Chartered Certified Accountant, Edward Harris · Edward Harris LTD

Frequently asked questions

Can I claim travel from home to my office as a business expense?

Generally, no. HMRC treats the journey between your home and a permanent workplace as commuting, which is not an allowable business expense — even if you work long hours or travel a significant distance. The exception is if your home is genuinely a place of work and the office you’re travelling to is a temporary workplace.

What is the approved mileage rate for cars in 2026?

From April 2026, the approved mileage allowance payment rate for cars and vans is 55p per mile for the first 10,000 business miles in the tax year, and 25p per mile after that. This is an increase from the previous 45p rate, which had been in place for 15 years.

Do I need receipts to claim travel expenses?

Yes. Maintaining records of all business expenses, including receipts and a mileage log for any journeys claimed under the approved mileage rate, is a legal requirement. HMRC can open an enquiry at any time, and without documentation, even legitimate expenses can be disallowed.

Can a limited company director claim travel to client sites?

Yes, provided the travel is wholly and exclusively for business purposes.

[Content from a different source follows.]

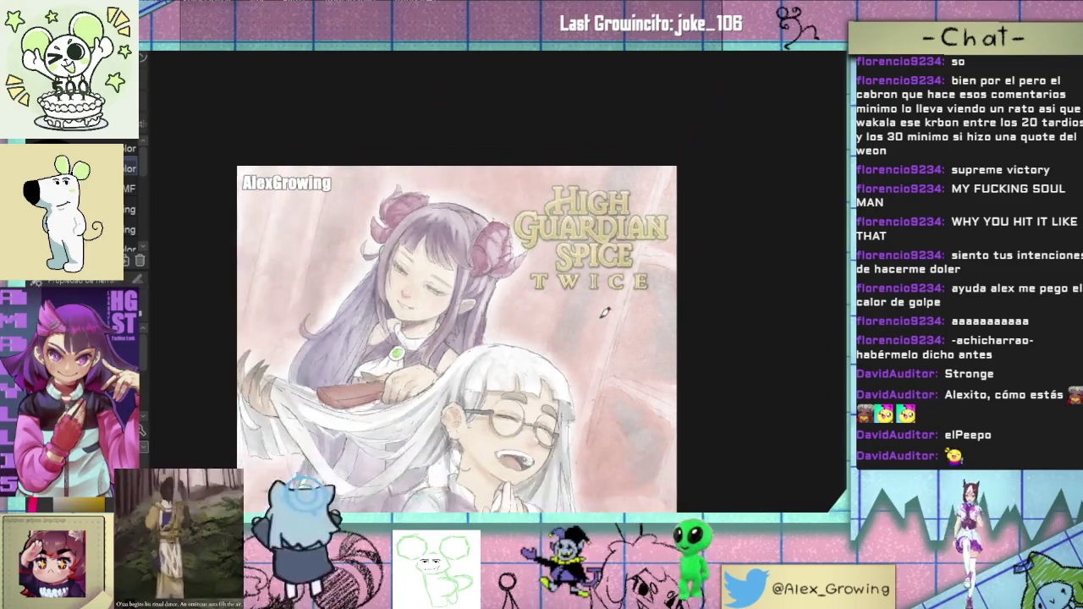
pyautogui.moveTo(605, 313); pyautogui.dragTo(530, 244)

Visiting a client’s premises, travelling between workplaces, or attending a relevant external meeting are all generally allowable. Reimbursement at or below the approved mileage rate won’t attract tax or National Insurance.

Can I claim hotel costs and meals when travelling for work overnight?

Yes. Reasonable accommodation and meal costs for genuine overnight business trips are allowable. HMRC’s guideline rate for major UK cities including Manchester is currently £120 per person per night for accommodation. There is also a small incidental expenses allowance of £5 per night for UK stays. Receipts are required for all claims.